Uhm. In my version, that line of code is

*(gpointer *) lua_newuserdata (L, sizeof (obj)) = obj;
  1. How can this dereference a NULL pointer?
  2. How can this dereference a NULL pointer for reading?

Oh, wait. You are saying that this happens with version 0.9.0. Why are you using this particular version? The code is:

object_type (L, G_TYPE_FROM_INSTANCE (obj)); 

So, apparently G_TYPE_FROM_INSTANCE is being called on a null pointer.

I really recommend checking with a newer LGI version first (nothing can be done to change old versions), but then: Could you build LGI with debug symbols and perhaps without optimisations? I can look up how to do that (and how to run a Lua script against an uninstalled LGI version) later if you want.
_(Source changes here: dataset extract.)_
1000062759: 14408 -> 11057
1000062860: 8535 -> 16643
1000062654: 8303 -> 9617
For your Lua code: attempt to index global 'swindow' (a nil value) Could you fix that? (well, the fix itself is quite obvious, but could you double-check the new code crashes for you?)
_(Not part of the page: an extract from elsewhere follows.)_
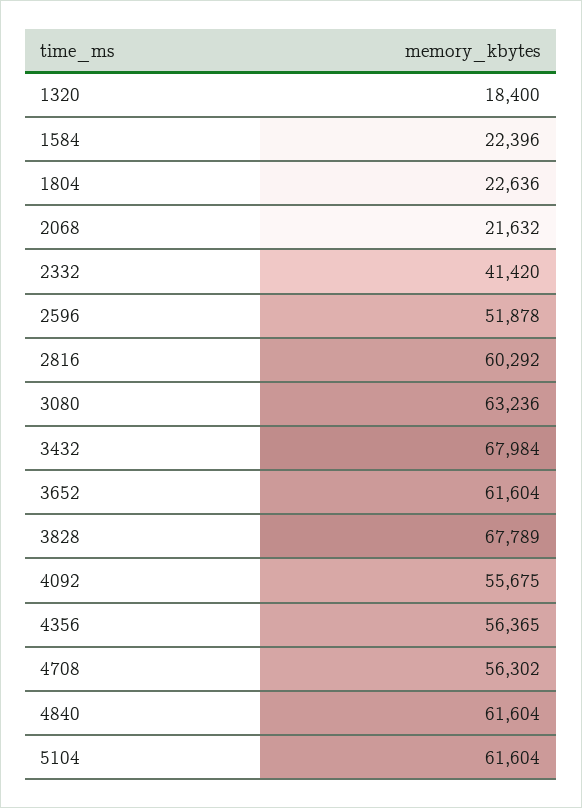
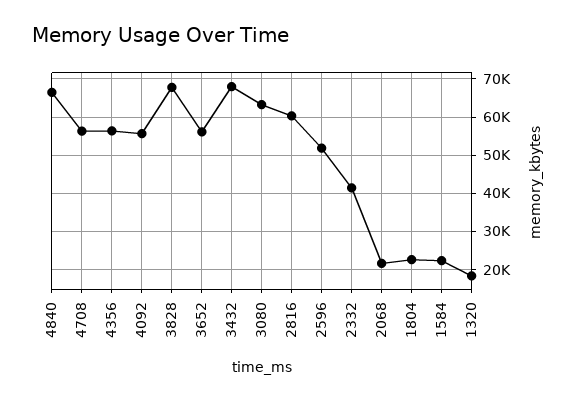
3652: 61604 -> 56000
4840: 61604 -> 66000
5104: 61604 -> none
After the fix, this does not crash here for me (of course it does not).

Uhm... you seem to have older versions of things.


FYI: I just got back from vacation.

psychon commented 5 years ago

So, apparently G_TYPE_FROM_INSTANCE is being called on a null pointer.

...which is impossible, because the function actually checks if obj is NULL first. So... either there is some memory corruption that breaks the underlying (((GTypeClass*) ((((GTypeInstance*) (obj))->g_class)))->g_type) that this macro expands to, or we have misleading debug information due to compiler optimisations, or... something else.